WORK INSTRUCTIONS
Please output the following records exactly. Leave every image out.

*****

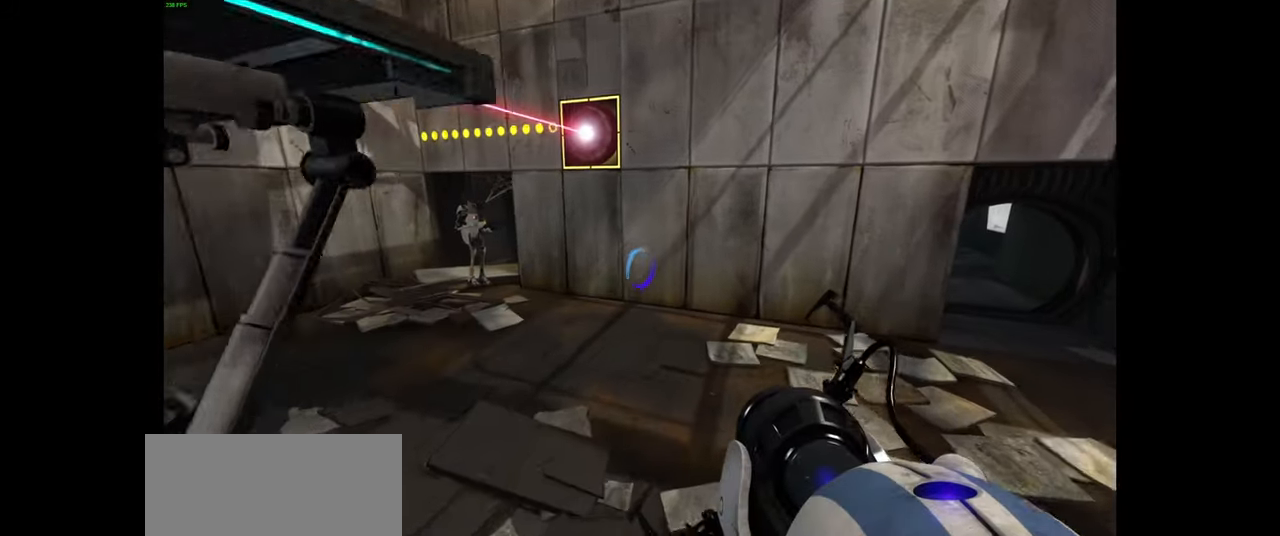
{"keys": ["a"], "mouse": [], "events": [[150, "a", "down"], [283, "space", "down"], [317, "w", "up"], [367, "space", "up"]]}
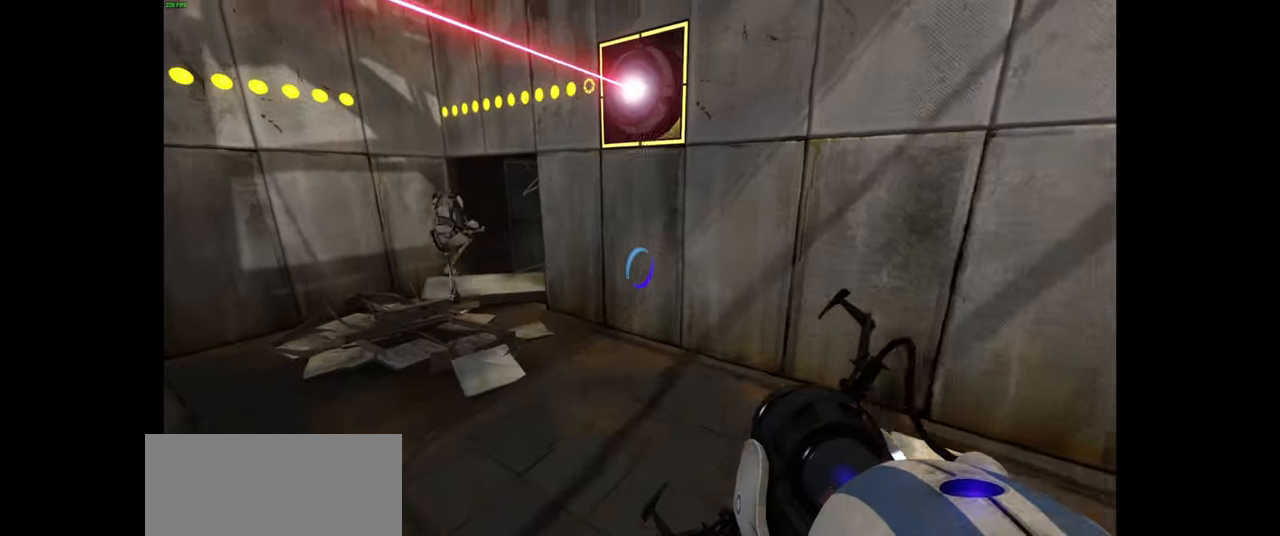
{"keys": ["a"], "mouse": [], "events": []}
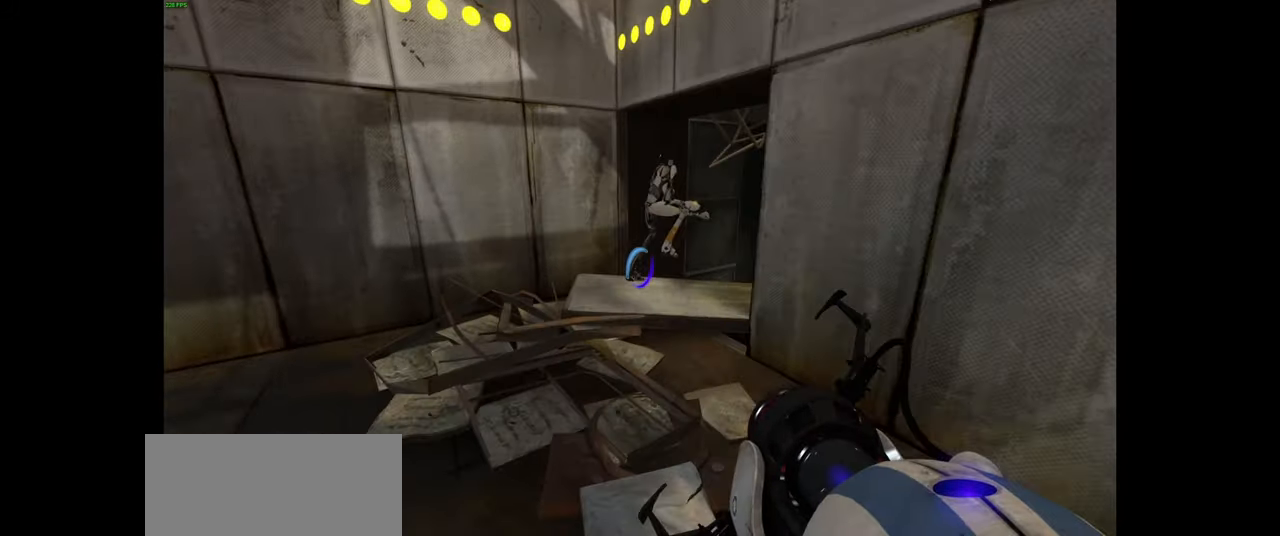
{"keys": [], "mouse": [], "events": [[67, "w", "down"], [133, "space", "down"], [167, "a", "up"], [250, "space", "up"], [267, "d", "down"], [300, "w", "up"], [450, "d", "up"]]}
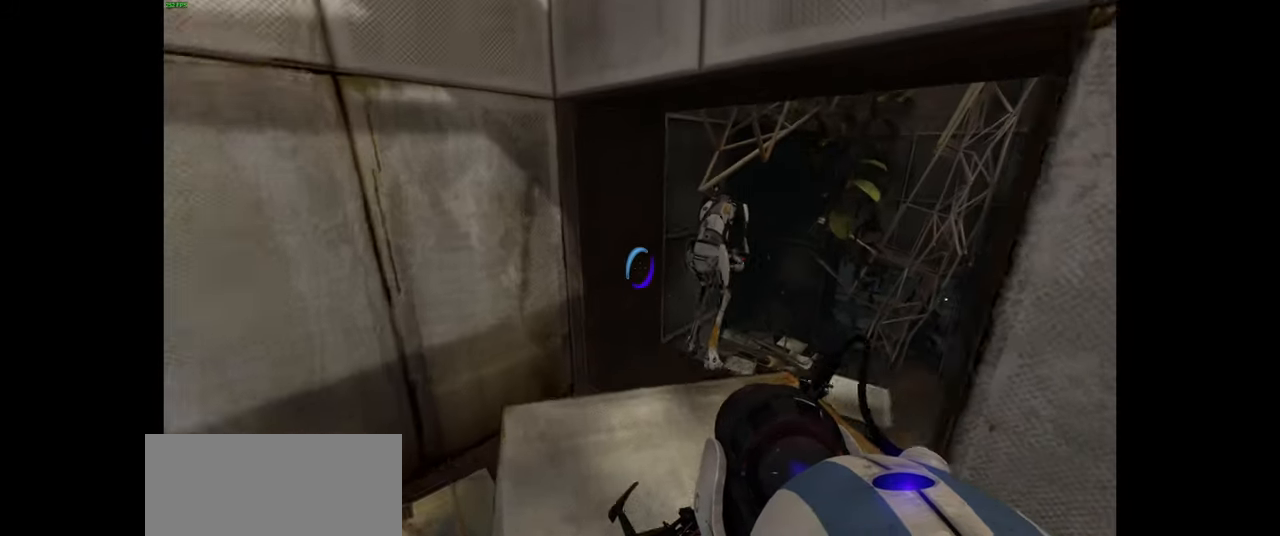
{"keys": [], "mouse": [], "events": [[117, "w", "down"], [167, "d", "down"], [250, "w", "up"], [400, "d", "up"]]}
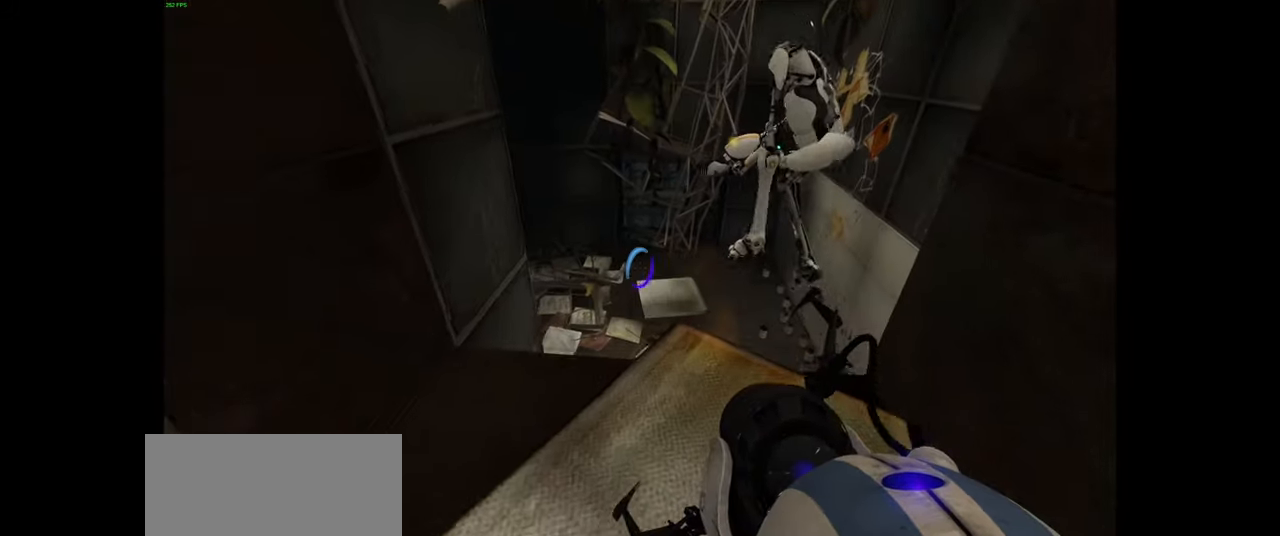
{"keys": [], "mouse": [], "events": [[217, "w", "down"], [467, "w", "up"]]}
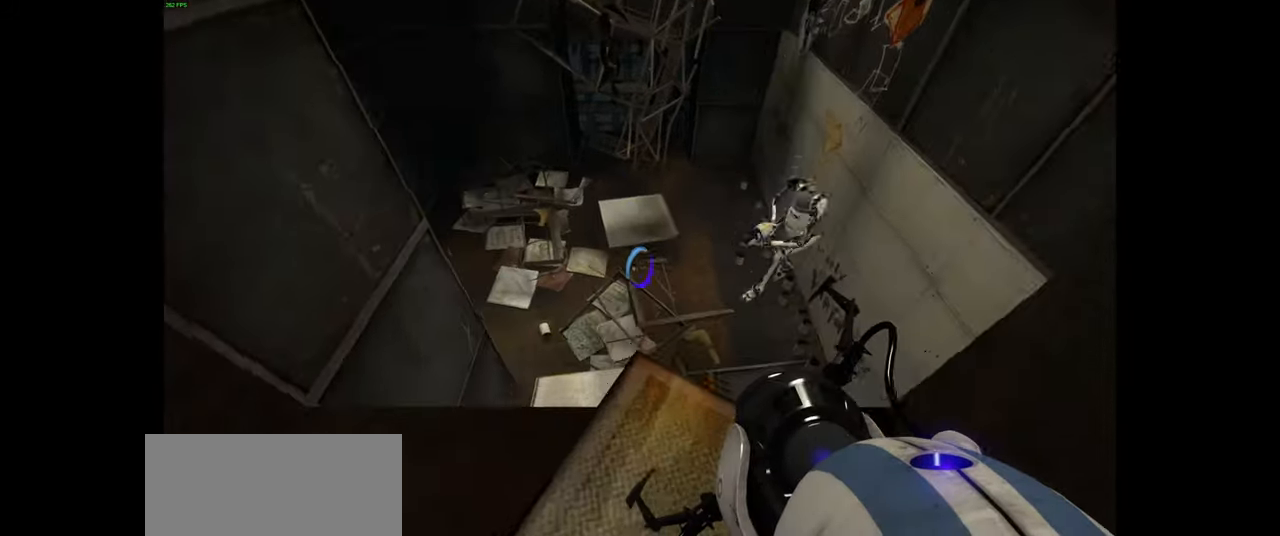
{"keys": ["w"], "mouse": [], "events": [[316, "w", "down"]]}
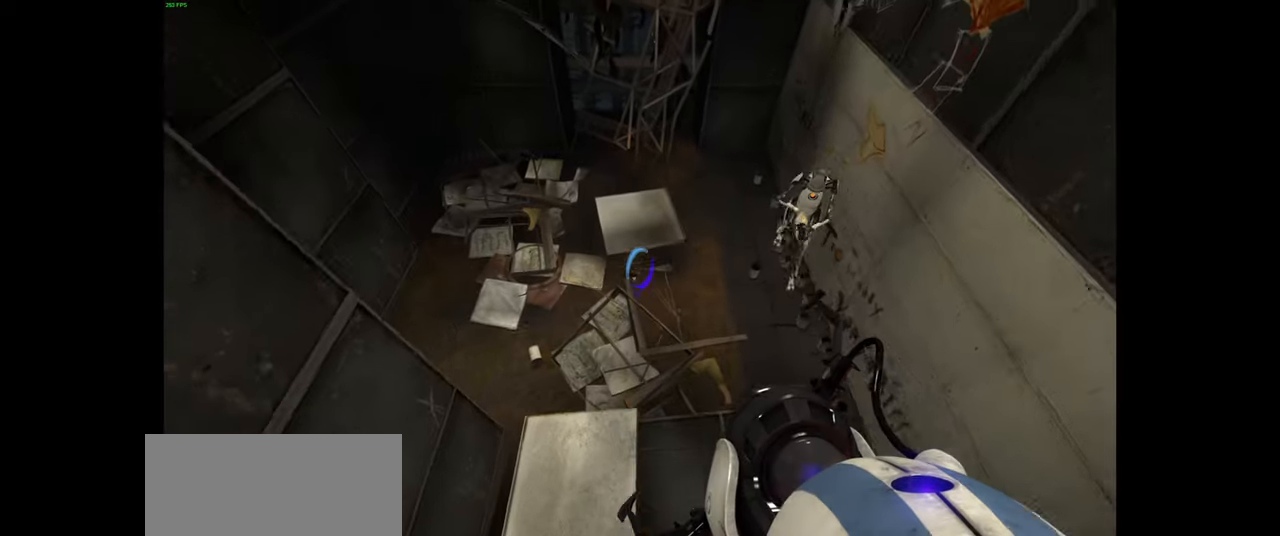
{"keys": [], "mouse": [], "events": [[216, "w", "up"]]}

*****

ANSWER TO THE EXERCISE
{"keys": ["a"], "mouse": [], "events": [[150, "a", "down"], [283, "space", "down"], [317, "w", "up"], [367, "space", "up"]]}
{"keys": ["a"], "mouse": [], "events": []}
{"keys": [], "mouse": [], "events": [[67, "w", "down"], [133, "space", "down"], [167, "a", "up"], [250, "space", "up"], [267, "d", "down"], [300, "w", "up"], [450, "d", "up"]]}
{"keys": [], "mouse": [], "events": [[117, "w", "down"], [167, "d", "down"], [250, "w", "up"], [400, "d", "up"]]}
{"keys": [], "mouse": [], "events": [[217, "w", "down"], [467, "w", "up"]]}
{"keys": ["w"], "mouse": [], "events": [[316, "w", "down"]]}
{"keys": [], "mouse": [], "events": [[216, "w", "up"]]}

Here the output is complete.